He was a good man but not strong. He liked drinking and candy and gambling. In a single plastic sleeve in his wallet, he kept a picture of his wife and a jumble of lucky-number slips. Only a pair of faded eyes peeped out through the confetti. In her wallet, Nan carried just twenty dollars, which would last her the entire week. She hated waste, napping, and overeating. At home, she reused the same bowl and utensils for every meal, washing the set once, right before bed. So to fall in love with a man who threw away watermelon with pink meat still clinging to the rind—it was incomprehensible.

She could no longer ignore the heat and breeze of his passing body at work. The space between them when they stood side by side turned electric, raising the small hairs on her skin. One day, he pushed his hands against the crown and base of her spine, to correct her posture, and she went to stand in the walk-in freezer, plunging her trembling hands into the bucket of frozen dumplings until her entire body shivered.

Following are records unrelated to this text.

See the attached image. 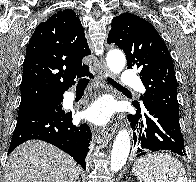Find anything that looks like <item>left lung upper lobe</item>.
Returning <instances> with one entry per match:
<instances>
[{"label":"left lung upper lobe","instance_id":"5c2ea615","mask_svg":"<svg viewBox=\"0 0 196 182\" xmlns=\"http://www.w3.org/2000/svg\"><path fill=\"white\" fill-rule=\"evenodd\" d=\"M111 26L107 43H114L124 51L129 69H139L146 88L141 96L143 103L158 104L179 119L173 61L159 33L148 21L131 13L113 18Z\"/></svg>","mask_w":196,"mask_h":182}]
</instances>
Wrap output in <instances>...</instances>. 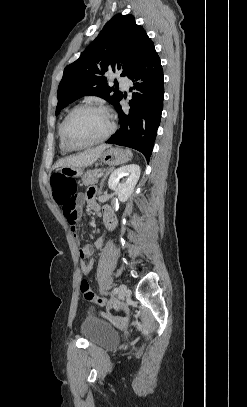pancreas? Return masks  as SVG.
Wrapping results in <instances>:
<instances>
[{
  "label": "pancreas",
  "instance_id": "1",
  "mask_svg": "<svg viewBox=\"0 0 247 407\" xmlns=\"http://www.w3.org/2000/svg\"><path fill=\"white\" fill-rule=\"evenodd\" d=\"M101 172V169H94L86 172L82 177V183L85 186H89L98 182L97 175Z\"/></svg>",
  "mask_w": 247,
  "mask_h": 407
}]
</instances>
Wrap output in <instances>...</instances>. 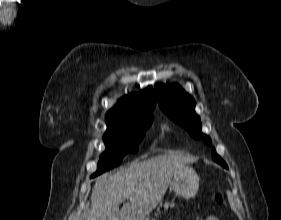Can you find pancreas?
<instances>
[{"instance_id": "obj_1", "label": "pancreas", "mask_w": 281, "mask_h": 220, "mask_svg": "<svg viewBox=\"0 0 281 220\" xmlns=\"http://www.w3.org/2000/svg\"><path fill=\"white\" fill-rule=\"evenodd\" d=\"M161 206H162V204H161ZM163 206H164L165 208L174 207V203H172V204L165 203ZM158 212H159V210H158ZM153 220H155V219H153Z\"/></svg>"}]
</instances>
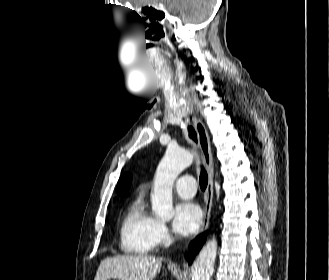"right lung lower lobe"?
I'll use <instances>...</instances> for the list:
<instances>
[{
	"label": "right lung lower lobe",
	"mask_w": 329,
	"mask_h": 280,
	"mask_svg": "<svg viewBox=\"0 0 329 280\" xmlns=\"http://www.w3.org/2000/svg\"><path fill=\"white\" fill-rule=\"evenodd\" d=\"M206 240V233L198 236L194 241L190 243L189 253L187 254L186 258L189 262H192L196 254L199 252L201 247L203 246Z\"/></svg>",
	"instance_id": "98d812e1"
}]
</instances>
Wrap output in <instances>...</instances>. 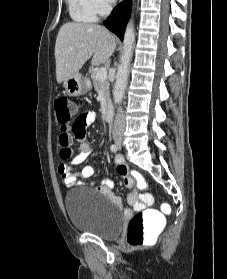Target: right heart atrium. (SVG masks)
I'll list each match as a JSON object with an SVG mask.
<instances>
[{
	"mask_svg": "<svg viewBox=\"0 0 227 279\" xmlns=\"http://www.w3.org/2000/svg\"><path fill=\"white\" fill-rule=\"evenodd\" d=\"M109 1L110 0H88V3L96 15H102L108 11Z\"/></svg>",
	"mask_w": 227,
	"mask_h": 279,
	"instance_id": "right-heart-atrium-1",
	"label": "right heart atrium"
}]
</instances>
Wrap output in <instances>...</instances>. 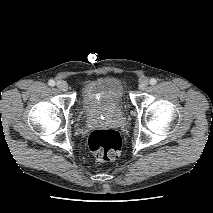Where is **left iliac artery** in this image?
Instances as JSON below:
<instances>
[{"mask_svg": "<svg viewBox=\"0 0 213 213\" xmlns=\"http://www.w3.org/2000/svg\"><path fill=\"white\" fill-rule=\"evenodd\" d=\"M157 83V80L155 78L150 79V84L155 85Z\"/></svg>", "mask_w": 213, "mask_h": 213, "instance_id": "44dca946", "label": "left iliac artery"}]
</instances>
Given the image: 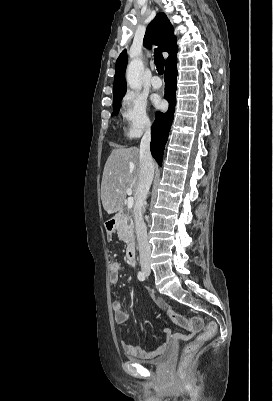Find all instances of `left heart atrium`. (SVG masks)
I'll list each match as a JSON object with an SVG mask.
<instances>
[{
    "label": "left heart atrium",
    "instance_id": "left-heart-atrium-1",
    "mask_svg": "<svg viewBox=\"0 0 273 401\" xmlns=\"http://www.w3.org/2000/svg\"><path fill=\"white\" fill-rule=\"evenodd\" d=\"M156 106H158V107H160V108H163V107H164V104L158 101V102H156Z\"/></svg>",
    "mask_w": 273,
    "mask_h": 401
}]
</instances>
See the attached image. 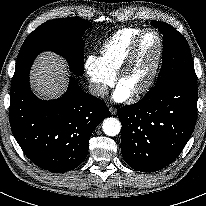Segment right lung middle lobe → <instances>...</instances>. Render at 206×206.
Returning a JSON list of instances; mask_svg holds the SVG:
<instances>
[{
	"instance_id": "1",
	"label": "right lung middle lobe",
	"mask_w": 206,
	"mask_h": 206,
	"mask_svg": "<svg viewBox=\"0 0 206 206\" xmlns=\"http://www.w3.org/2000/svg\"><path fill=\"white\" fill-rule=\"evenodd\" d=\"M92 27L87 20L61 18L47 21L35 29L24 41L15 66L12 86L19 84L29 75L36 56L45 50L54 51L65 57L75 74L84 71V31Z\"/></svg>"
}]
</instances>
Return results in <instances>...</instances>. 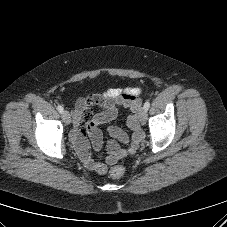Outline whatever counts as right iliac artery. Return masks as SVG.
I'll return each mask as SVG.
<instances>
[{
  "label": "right iliac artery",
  "instance_id": "obj_1",
  "mask_svg": "<svg viewBox=\"0 0 227 227\" xmlns=\"http://www.w3.org/2000/svg\"><path fill=\"white\" fill-rule=\"evenodd\" d=\"M57 109L60 113H63V107L61 105H58Z\"/></svg>",
  "mask_w": 227,
  "mask_h": 227
}]
</instances>
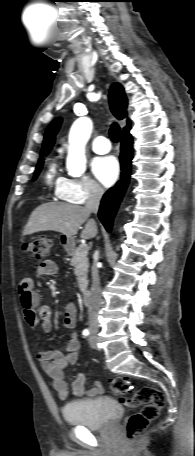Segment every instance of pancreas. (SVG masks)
<instances>
[{
  "label": "pancreas",
  "instance_id": "obj_1",
  "mask_svg": "<svg viewBox=\"0 0 195 456\" xmlns=\"http://www.w3.org/2000/svg\"><path fill=\"white\" fill-rule=\"evenodd\" d=\"M69 255L72 257L70 265L74 268L80 291L84 292L88 285L87 275L89 261L87 252H83L82 247L80 246L77 249L70 250Z\"/></svg>",
  "mask_w": 195,
  "mask_h": 456
}]
</instances>
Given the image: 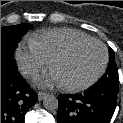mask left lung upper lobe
Returning a JSON list of instances; mask_svg holds the SVG:
<instances>
[{"mask_svg": "<svg viewBox=\"0 0 123 123\" xmlns=\"http://www.w3.org/2000/svg\"><path fill=\"white\" fill-rule=\"evenodd\" d=\"M98 86H111L119 88L118 86V71L115 63V53L112 48L109 47V65L105 74L101 79L95 84Z\"/></svg>", "mask_w": 123, "mask_h": 123, "instance_id": "left-lung-upper-lobe-1", "label": "left lung upper lobe"}]
</instances>
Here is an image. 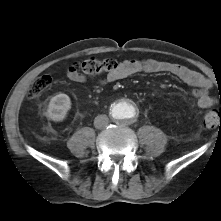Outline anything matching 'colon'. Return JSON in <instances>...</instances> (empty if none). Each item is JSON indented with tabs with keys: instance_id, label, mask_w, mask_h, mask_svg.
Wrapping results in <instances>:
<instances>
[{
	"instance_id": "1",
	"label": "colon",
	"mask_w": 221,
	"mask_h": 221,
	"mask_svg": "<svg viewBox=\"0 0 221 221\" xmlns=\"http://www.w3.org/2000/svg\"><path fill=\"white\" fill-rule=\"evenodd\" d=\"M119 65V62L112 58H88L77 63L75 68L89 77H95L110 74L116 71ZM52 82V78L47 75L37 78L29 87L28 96L31 98L40 96L51 87ZM201 122L208 129L221 126V112L213 109L208 110L202 116Z\"/></svg>"
}]
</instances>
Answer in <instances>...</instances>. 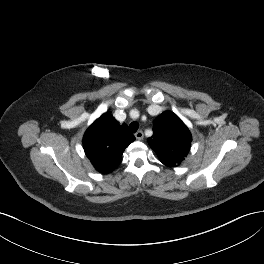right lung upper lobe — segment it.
Here are the masks:
<instances>
[{
    "label": "right lung upper lobe",
    "mask_w": 264,
    "mask_h": 264,
    "mask_svg": "<svg viewBox=\"0 0 264 264\" xmlns=\"http://www.w3.org/2000/svg\"><path fill=\"white\" fill-rule=\"evenodd\" d=\"M133 141L125 124L104 113L86 131L83 147L95 169L107 174L118 167L125 148Z\"/></svg>",
    "instance_id": "obj_1"
}]
</instances>
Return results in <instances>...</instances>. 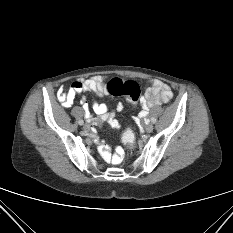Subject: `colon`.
<instances>
[{
    "label": "colon",
    "instance_id": "5ec220e1",
    "mask_svg": "<svg viewBox=\"0 0 233 233\" xmlns=\"http://www.w3.org/2000/svg\"><path fill=\"white\" fill-rule=\"evenodd\" d=\"M107 88L113 96H125L130 107L136 104L141 95L138 83L132 80L125 81L120 78H113L107 83ZM122 140L130 147L135 145V136L129 128L124 130Z\"/></svg>",
    "mask_w": 233,
    "mask_h": 233
}]
</instances>
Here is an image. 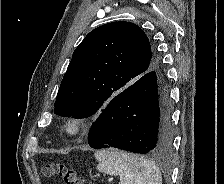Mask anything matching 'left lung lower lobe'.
<instances>
[{
    "mask_svg": "<svg viewBox=\"0 0 224 184\" xmlns=\"http://www.w3.org/2000/svg\"><path fill=\"white\" fill-rule=\"evenodd\" d=\"M92 148L115 147L162 154L172 143L170 101L159 70H153L112 98L92 125Z\"/></svg>",
    "mask_w": 224,
    "mask_h": 184,
    "instance_id": "left-lung-lower-lobe-1",
    "label": "left lung lower lobe"
}]
</instances>
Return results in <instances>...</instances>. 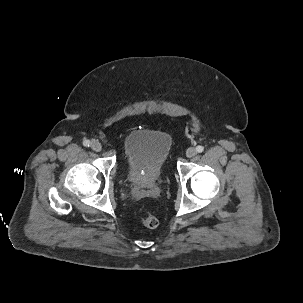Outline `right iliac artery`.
Masks as SVG:
<instances>
[{"mask_svg":"<svg viewBox=\"0 0 303 303\" xmlns=\"http://www.w3.org/2000/svg\"><path fill=\"white\" fill-rule=\"evenodd\" d=\"M90 144H91V143H90L89 140H84V141H83V145L86 146V147H89Z\"/></svg>","mask_w":303,"mask_h":303,"instance_id":"82829eb1","label":"right iliac artery"}]
</instances>
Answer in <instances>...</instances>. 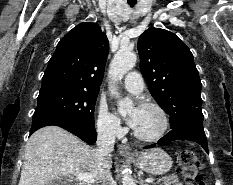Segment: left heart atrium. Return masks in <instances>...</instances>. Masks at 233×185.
<instances>
[{
	"mask_svg": "<svg viewBox=\"0 0 233 185\" xmlns=\"http://www.w3.org/2000/svg\"><path fill=\"white\" fill-rule=\"evenodd\" d=\"M138 109H139V108L134 109L133 113L130 114V116H129L128 120H127V121H128V124H129L132 128H134L135 125H136Z\"/></svg>",
	"mask_w": 233,
	"mask_h": 185,
	"instance_id": "left-heart-atrium-1",
	"label": "left heart atrium"
}]
</instances>
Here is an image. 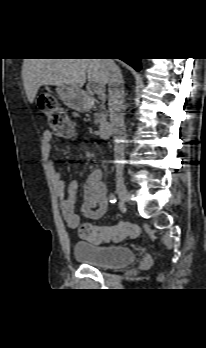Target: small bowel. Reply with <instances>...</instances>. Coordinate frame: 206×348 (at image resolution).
I'll use <instances>...</instances> for the list:
<instances>
[{
	"instance_id": "c3829d8e",
	"label": "small bowel",
	"mask_w": 206,
	"mask_h": 348,
	"mask_svg": "<svg viewBox=\"0 0 206 348\" xmlns=\"http://www.w3.org/2000/svg\"><path fill=\"white\" fill-rule=\"evenodd\" d=\"M52 136L45 131L42 136V143L49 160V170L55 186L57 195L60 198V209L62 216L70 228H79L84 224L81 216L76 212V204L79 194V186L76 182H70L67 186L50 158L52 150ZM109 201L106 195V187L101 178L99 170L91 172L83 185V201L80 205V214L89 220L100 219L108 210Z\"/></svg>"
}]
</instances>
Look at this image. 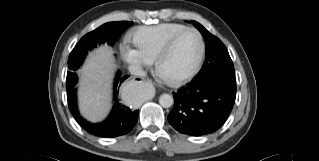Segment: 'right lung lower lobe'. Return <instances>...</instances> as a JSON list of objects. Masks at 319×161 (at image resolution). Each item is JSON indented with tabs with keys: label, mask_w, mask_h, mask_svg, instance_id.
<instances>
[{
	"label": "right lung lower lobe",
	"mask_w": 319,
	"mask_h": 161,
	"mask_svg": "<svg viewBox=\"0 0 319 161\" xmlns=\"http://www.w3.org/2000/svg\"><path fill=\"white\" fill-rule=\"evenodd\" d=\"M128 77V75L120 77V73H117L114 84L113 110L104 122L98 124L87 122L80 116L77 108L76 91L74 86L70 89H67L69 110L77 123L89 133L105 138H112L129 133L137 123L138 110L132 111L129 107L122 105L118 99L119 88L116 92L117 86L120 87L121 83Z\"/></svg>",
	"instance_id": "1"
}]
</instances>
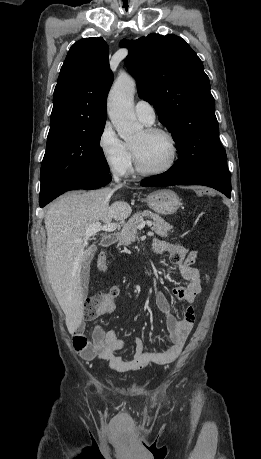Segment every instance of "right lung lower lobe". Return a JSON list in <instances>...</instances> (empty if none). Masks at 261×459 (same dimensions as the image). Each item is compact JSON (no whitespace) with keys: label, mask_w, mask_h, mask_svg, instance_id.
Instances as JSON below:
<instances>
[{"label":"right lung lower lobe","mask_w":261,"mask_h":459,"mask_svg":"<svg viewBox=\"0 0 261 459\" xmlns=\"http://www.w3.org/2000/svg\"><path fill=\"white\" fill-rule=\"evenodd\" d=\"M111 181L109 174L103 175H81L72 177L59 183L52 191H50L45 197L39 199L40 207H44L53 199L61 195L62 193L74 190V189H97L105 186Z\"/></svg>","instance_id":"98d812e1"}]
</instances>
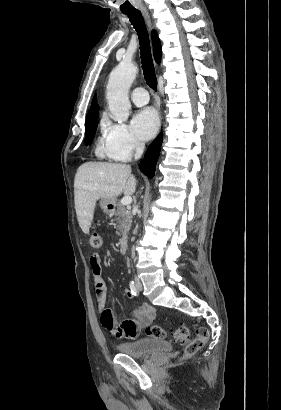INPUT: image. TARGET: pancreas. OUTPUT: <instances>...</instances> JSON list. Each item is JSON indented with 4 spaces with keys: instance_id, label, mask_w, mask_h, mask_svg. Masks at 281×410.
Wrapping results in <instances>:
<instances>
[{
    "instance_id": "1",
    "label": "pancreas",
    "mask_w": 281,
    "mask_h": 410,
    "mask_svg": "<svg viewBox=\"0 0 281 410\" xmlns=\"http://www.w3.org/2000/svg\"><path fill=\"white\" fill-rule=\"evenodd\" d=\"M114 215L116 217V222L118 224V235H122L125 237L130 230L131 223H132V215L131 213L126 209V207L120 203L116 204V210L114 212Z\"/></svg>"
}]
</instances>
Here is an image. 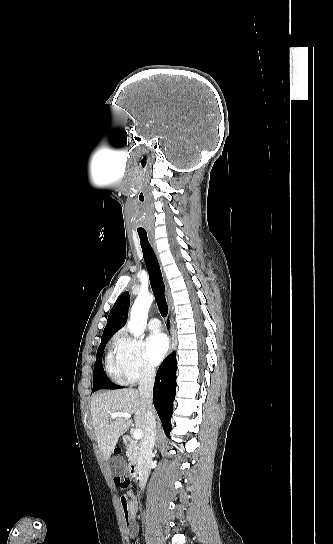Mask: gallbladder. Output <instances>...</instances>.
<instances>
[{
	"label": "gallbladder",
	"instance_id": "gallbladder-1",
	"mask_svg": "<svg viewBox=\"0 0 333 544\" xmlns=\"http://www.w3.org/2000/svg\"><path fill=\"white\" fill-rule=\"evenodd\" d=\"M113 476H121L127 471V465L123 458L117 456L109 463Z\"/></svg>",
	"mask_w": 333,
	"mask_h": 544
}]
</instances>
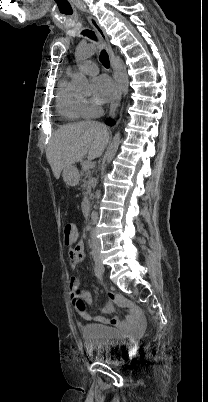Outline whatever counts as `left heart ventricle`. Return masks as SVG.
Returning a JSON list of instances; mask_svg holds the SVG:
<instances>
[{
	"label": "left heart ventricle",
	"instance_id": "1",
	"mask_svg": "<svg viewBox=\"0 0 208 402\" xmlns=\"http://www.w3.org/2000/svg\"><path fill=\"white\" fill-rule=\"evenodd\" d=\"M87 95H89V96L93 95L95 98H99V93L97 92V90H92L90 86H89Z\"/></svg>",
	"mask_w": 208,
	"mask_h": 402
}]
</instances>
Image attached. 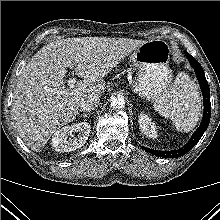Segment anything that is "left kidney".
Returning <instances> with one entry per match:
<instances>
[{
	"instance_id": "1",
	"label": "left kidney",
	"mask_w": 220,
	"mask_h": 220,
	"mask_svg": "<svg viewBox=\"0 0 220 220\" xmlns=\"http://www.w3.org/2000/svg\"><path fill=\"white\" fill-rule=\"evenodd\" d=\"M139 127L141 132L148 138H156L157 132L155 124L152 122V120L148 117V115L141 113L139 115Z\"/></svg>"
}]
</instances>
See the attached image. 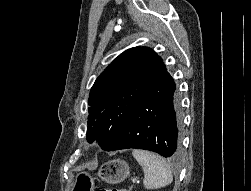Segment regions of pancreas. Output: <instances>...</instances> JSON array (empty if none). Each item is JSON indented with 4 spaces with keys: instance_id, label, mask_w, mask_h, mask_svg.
<instances>
[{
    "instance_id": "1",
    "label": "pancreas",
    "mask_w": 251,
    "mask_h": 191,
    "mask_svg": "<svg viewBox=\"0 0 251 191\" xmlns=\"http://www.w3.org/2000/svg\"><path fill=\"white\" fill-rule=\"evenodd\" d=\"M125 191H131V189H125Z\"/></svg>"
}]
</instances>
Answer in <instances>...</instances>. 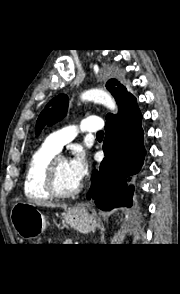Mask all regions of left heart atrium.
I'll return each instance as SVG.
<instances>
[{
  "instance_id": "obj_1",
  "label": "left heart atrium",
  "mask_w": 180,
  "mask_h": 294,
  "mask_svg": "<svg viewBox=\"0 0 180 294\" xmlns=\"http://www.w3.org/2000/svg\"><path fill=\"white\" fill-rule=\"evenodd\" d=\"M69 167L74 178L81 183L88 174V162L85 153L81 150L76 151L69 161Z\"/></svg>"
}]
</instances>
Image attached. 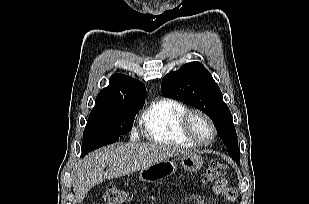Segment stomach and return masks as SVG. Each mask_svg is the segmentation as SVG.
<instances>
[{"mask_svg":"<svg viewBox=\"0 0 309 204\" xmlns=\"http://www.w3.org/2000/svg\"><path fill=\"white\" fill-rule=\"evenodd\" d=\"M180 160L182 168L187 172L198 171L203 164L202 157L196 153L186 152L181 155ZM177 167L176 159L170 157L140 170L139 179L146 183H156L174 174Z\"/></svg>","mask_w":309,"mask_h":204,"instance_id":"1","label":"stomach"}]
</instances>
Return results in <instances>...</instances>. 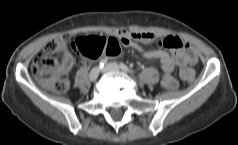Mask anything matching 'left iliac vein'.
I'll return each instance as SVG.
<instances>
[{"label": "left iliac vein", "mask_w": 238, "mask_h": 145, "mask_svg": "<svg viewBox=\"0 0 238 145\" xmlns=\"http://www.w3.org/2000/svg\"><path fill=\"white\" fill-rule=\"evenodd\" d=\"M120 70V66L116 63H109L103 69L104 72H120Z\"/></svg>", "instance_id": "obj_1"}]
</instances>
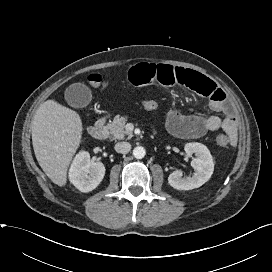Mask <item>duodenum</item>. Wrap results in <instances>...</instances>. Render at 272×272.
Returning <instances> with one entry per match:
<instances>
[{"mask_svg": "<svg viewBox=\"0 0 272 272\" xmlns=\"http://www.w3.org/2000/svg\"><path fill=\"white\" fill-rule=\"evenodd\" d=\"M106 117L100 118L94 125L88 127V134L96 140L102 141L107 138V130L105 128Z\"/></svg>", "mask_w": 272, "mask_h": 272, "instance_id": "duodenum-1", "label": "duodenum"}]
</instances>
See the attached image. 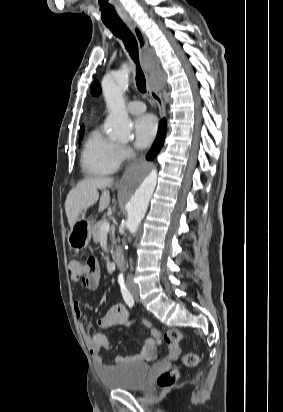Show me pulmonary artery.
<instances>
[{"label":"pulmonary artery","mask_w":283,"mask_h":412,"mask_svg":"<svg viewBox=\"0 0 283 412\" xmlns=\"http://www.w3.org/2000/svg\"><path fill=\"white\" fill-rule=\"evenodd\" d=\"M146 110V106L142 101L136 100V101H131L127 105V111L130 114L133 115H138L143 113Z\"/></svg>","instance_id":"e3ab8cb5"}]
</instances>
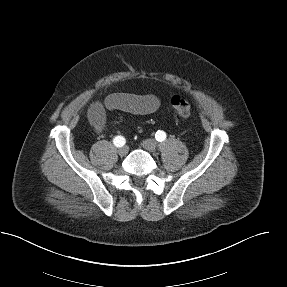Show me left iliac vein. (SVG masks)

For four months, before the owner’s children replaced the entire staff for the summer, Nan lived in a feverish state of alertness. She imagined living like this forever and felt no fear. On their last day of work, she moved sluggishly, unable to picture herself leaving the restaurant, and Ah-Jack, for good. Her aunt had found her a job as an assistant to a loan officer, which paid less but could, her aunt claimed, lead to a real career, or at least a chance to sit down at work. On that last Mayflower night, as Nan and Ah-Jack walked toward the exit at the end of dinner service, Nan asked him to join her for a drink.

“The Earl?” he said. “Just a few shops down?”

She hadn’t had a bar in mind.

“Yes,” she said. “That’s the one.”

She spent the ten dollars and sixty cents in her wallet on bright-blue cocktails that stained her tongue and made her legs sweat over the wooden booth. She was barely twenty-two, old enough to understand that a gambling man with a sweet tooth could love a sick wife and cheat on her also.

Soft as he was, Ah-Jack wasn’t a nervous man. He never fiddled, as Nan did, and he would tease her about the trail of shredded paper napkins that followed her around the restaurant. At the bar, he passed her each of his emptied beer bottles so that she could tear the wet labels off the brown glass.

“You’re unlike anyone I’ve ever met,” Nan said, after draining her last cocktail. She stared at the label she was stripping.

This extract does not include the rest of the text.